Would you please reproduce all the entries word for word, minus the pictures?

☆ ☆ ☆ ☆ ☆ ☆ ☆

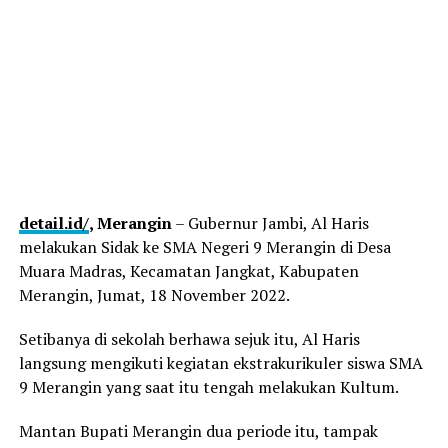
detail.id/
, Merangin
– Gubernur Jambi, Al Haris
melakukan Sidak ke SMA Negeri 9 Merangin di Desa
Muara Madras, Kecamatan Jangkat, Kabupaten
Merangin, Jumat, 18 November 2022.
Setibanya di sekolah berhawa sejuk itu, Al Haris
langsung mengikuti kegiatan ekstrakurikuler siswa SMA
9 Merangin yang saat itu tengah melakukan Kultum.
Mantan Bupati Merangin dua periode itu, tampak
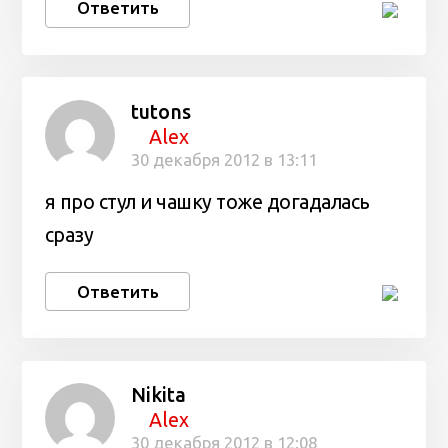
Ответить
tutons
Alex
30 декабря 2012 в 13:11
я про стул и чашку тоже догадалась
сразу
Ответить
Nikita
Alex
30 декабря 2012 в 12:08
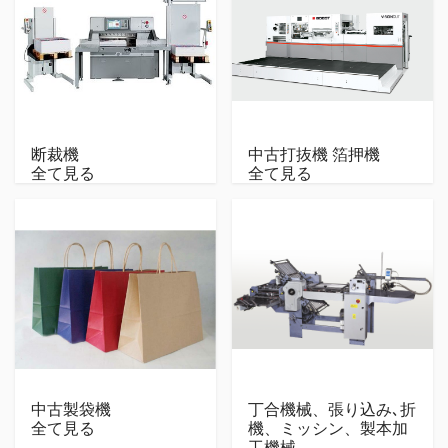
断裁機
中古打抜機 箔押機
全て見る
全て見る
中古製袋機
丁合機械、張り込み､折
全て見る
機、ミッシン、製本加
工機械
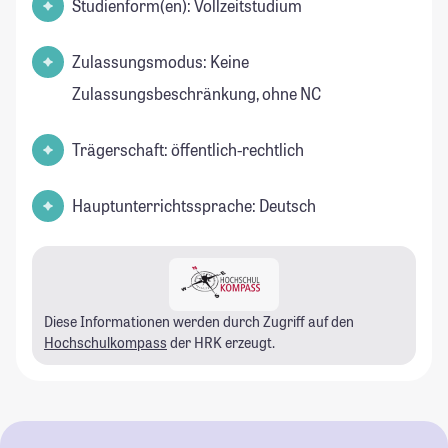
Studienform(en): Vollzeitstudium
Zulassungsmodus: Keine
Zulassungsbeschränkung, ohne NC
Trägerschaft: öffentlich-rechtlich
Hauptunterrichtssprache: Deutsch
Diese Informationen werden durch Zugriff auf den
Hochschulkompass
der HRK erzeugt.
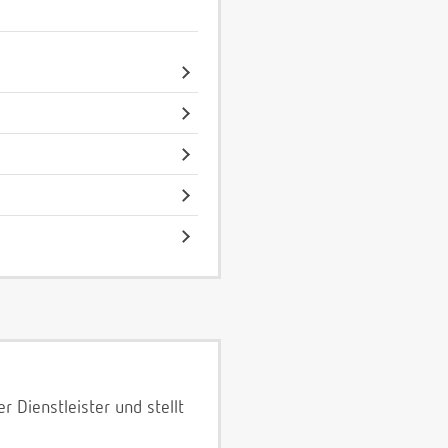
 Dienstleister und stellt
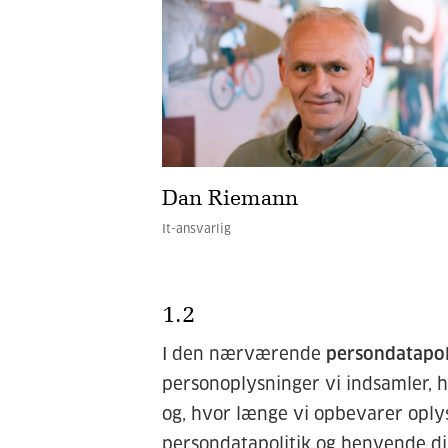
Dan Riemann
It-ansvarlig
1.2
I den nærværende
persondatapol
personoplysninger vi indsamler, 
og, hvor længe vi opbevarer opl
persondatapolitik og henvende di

☆ ☆ ☆ ☆ ☆ ☆ ☆

## Task answer
detail.id/
, Merangin
– Gubernur Jambi, Al Haris
melakukan Sidak ke SMA Negeri 9 Merangin di Desa
Muara Madras, Kecamatan Jangkat, Kabupaten
Merangin, Jumat, 18 November 2022.
Setibanya di sekolah berhawa sejuk itu, Al Haris
langsung mengikuti kegiatan ekstrakurikuler siswa SMA
9 Merangin yang saat itu tengah melakukan Kultum.
Mantan Bupati Merangin dua periode itu, tampak
Ответить
tutons
Alex
30 декабря 2012 в 13:11
я про стул и чашку тоже догадалась
сразу
Ответить
Nikita
Alex
30 декабря 2012 в 12:08
断裁機
中古打抜機 箔押機
全て見る
全て見る
中古製袋機
丁合機械、張り込み､折
全て見る
機、ミッシン、製本加
工機械
Studienform(en): Vollzeitstudium
Zulassungsmodus: Keine
Zulassungsbeschränkung, ohne NC
Trägerschaft: öffentlich-rechtlich
Hauptunterrichtssprache: Deutsch
Diese Informationen werden durch Zugriff auf den
Hochschulkompass
der HRK erzeugt.
 Dienstleister und stellt
Dan Riemann
It-ansvarlig
1.2
I den nærværende
persondatapol
personoplysninger vi indsamler, 
og, hvor længe vi opbevarer opl
persondatapolitik og henvende di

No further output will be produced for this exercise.